→ **What you have to do**
Copy the listing below exactly. Pictures stay out of it.

→ **Given records**
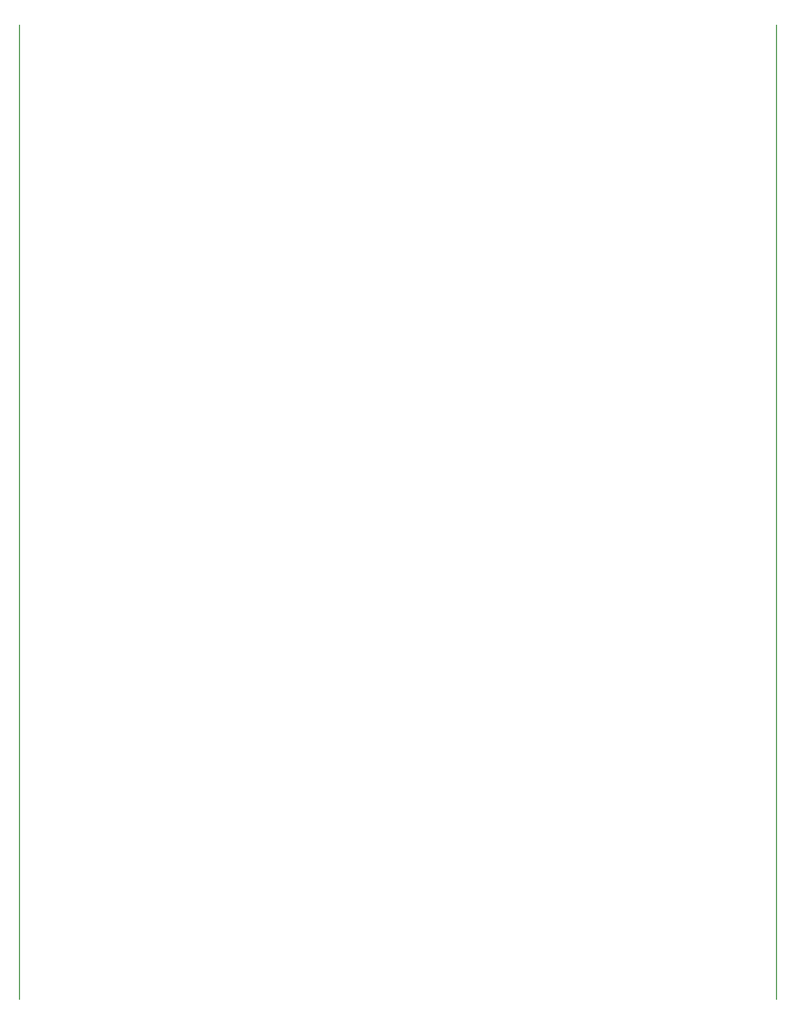
<source format=gbr>
G04 EAGLE Gerber RS-274X export*
G75*
%MOMM*%
%FSLAX34Y34*%
%LPD*%
%INVscore*%
%IPPOS*%
%AMOC8*
5,1,8,0,0,1.08239X$1,22.5*%
G01*
%ADD10C,0.152400*%


D10*
X608327Y-812450D02*
X608327Y752449D01*
X1825005Y752449D02*
X1825005Y-812450D01*
M02*

</source>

→ **Response to this task**
<source format=gbr>
G04 EAGLE Gerber RS-274X export*
G75*
%MOMM*%
%FSLAX34Y34*%
%LPD*%
%INVscore*%
%IPPOS*%
%AMOC8*
5,1,8,0,0,1.08239X$1,22.5*%
G01*
%ADD10C,0.152400*%


D10*
X608327Y-812450D02*
X608327Y752449D01*
X1825005Y752449D02*
X1825005Y-812450D01*
M02*

</source>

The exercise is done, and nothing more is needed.